A blockchain is essentially a distributed database. Imagine a spreadsheet that is duplicated thousands of times across a network of computers. Then imagine that this network is designed to regularly update this spreadsheet and…
December 5, 2017
A blockchain is essentially a distributed database. Imagine a spreadsheet that is duplicated thousands of times across a network of computers. Then imagine that this network is designed to regularly update this spreadsheet and you have a basic understanding of the blockchain.
Information held on a blockchain exists as a shared — and continually reconciled — database. This way of using the network has a few obvious benefits. The blockchain database isn’t stored in any single location, meaning the records it keeps are truly public and easily verifiable. There is no centralized version of information or data for a hacker to corrupt. Because a blockchain is hosted by thousands or even millions of computers simultaneously, its data is accessible to anyone on the internet.
Blockchain technology is similar to the internet in the sense that it has a built-in robustness. By storing blocks of information that are identical across its network, the blockchain cannot be controlled by any single entity and it has no single point of failure.
How do blockchains work?
A network of so-called computing “nodes” make up a blockchain. Let’s use Bitcoin’s blockchain as an example.
Each node (a computer connected to the bitcoin network that verifies and relays transactions) gets a copy of the Bitcoin blockchain, which gets downloaded automatically upon joining Bitcoin’s blockchain network.
Every node on the network is an “administrator” of the blockchain, and joins the network voluntarily. However, everyone on the network has an incentive for participating and following the rules of the network. In Bitcoin’s case, the reward for participation is the chance of winning Bitcoins.
What are some use cases of blockchain technology?

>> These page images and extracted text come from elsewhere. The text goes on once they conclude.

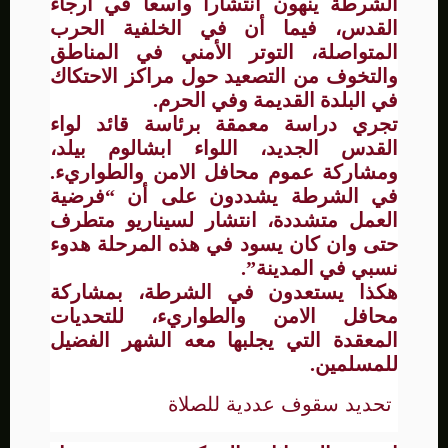
الشرطة ينهون انتشارا واسعا في ارجاء
القدس، فيما أن في الخلفية الحرب
المتواصلة، التوتر الأمني في المناطق
والتخوف من التصعيد حول مراكز الاحتكاك
في البلدة القديمة وفي الحرم.
تجري دراسة معمقة برئاسة قائد لواء
القدس الجديد، اللواء ابشالوم بيلد،
ومشاركة عموم محافل الامن والطواريء.
في الشرطة يشددون على أن “فرضية
العمل متشددة، انتشار لسيناريو متطرف
حتى وان كان يسود في هذه المرحلة هدوء
نسبي في المدينة”.
هكذا يستعدون في الشرطة، بمشاركة
محافل الامن والطواريء، للتحديات
المعقدة التي يجلبها معه الشهر الفضيل
للمسلمين.
تحديد سقوف عددية للصلاة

The blockchain gives internet users the ability to create value and authenticates digital information. There are countless possible use cases for blockchain technology – most of which are just starting to be explored. Some of the most notable use cases include:
Distributed ledgers enable the coding of simple contracts that will execute when specified conditions are met. Ethereum is an open source blockchain project that was built specifically to realize this possibility. Ethereum has the potential to leverage the usefulness of blockchains on a truly world-changing scale.
At the technology’s current level of development, smart contracts can be programmed to perform simple functions. For instance, a derivative could be paid out when a financial instrument meets certain benchmark, with the use of blockchain technology and Bitcoin enabling the payout to be automated.
The sharing economy
With companies like Uber and AirBnB flourishing, the sharing economy is already a proven success. Currently, however, users who want to hail a ride-sharing service have to rely on an intermediary like Uber. By enabling peer-to-peer payments, the blockchain opens the door to direct interaction between parties — a truly decentralized sharing economy results.
An early example, OpenBazaar uses the blockchain to create a peer-to-peer eBay. Download the app onto your computing device, and you can transact with OpenBazzar vendors without paying transaction fees. The “no rules” ethos of the protocol means that personal reputation will be even more important to business interactions than it currently is on eBay.
Crowdfunding initiatives like Kickstarter and Gofundme are doing the advance work for the emerging peer-to-peer economy. The popularity of these sites suggests people want to have a direct say in product development. Blockchains take this interest to the next level, potentially creating crowd-sourced venture capital funds.
In 2016, one such experiment, the Ethereum-based DAO (Decentralized Autonomous Organization), raised an astonishing $200 million USD in just over two months. Participants purchased “DAO tokens” allowing them to vote on smart contract venture capital investments (voting power was proportionate to the number of DAO they were holding). A subsequent hack of project funds proved that the project was launched without proper due diligence, with disastrous consequences. Regardless, the DAO experiment suggests the blockchain has the potential to usher in “a new paradigm of economic cooperation”.
The crowdsourcing of predictions on event probability is proven to have a high degree of accuracy. Averaging opinions cancels out the unexamined biases that distort judgment. Prediction markets that payout according to event outcomes are already active. Blockchains are a “wisdom of the crowd” technology that will no doubt find other applications in the years to come.
Still in Beta, the prediction market application Augur makes share offerings on the outcome of real-world events. Participants can earn money by buying into the correct prediction. The more shares purchased in the correct outcome, the higher the payout will be. With a small commitment of funds (less than a dollar), anyone can ask a question, create a market based on a predicted outcome, and collect half of all transaction fees the market generates.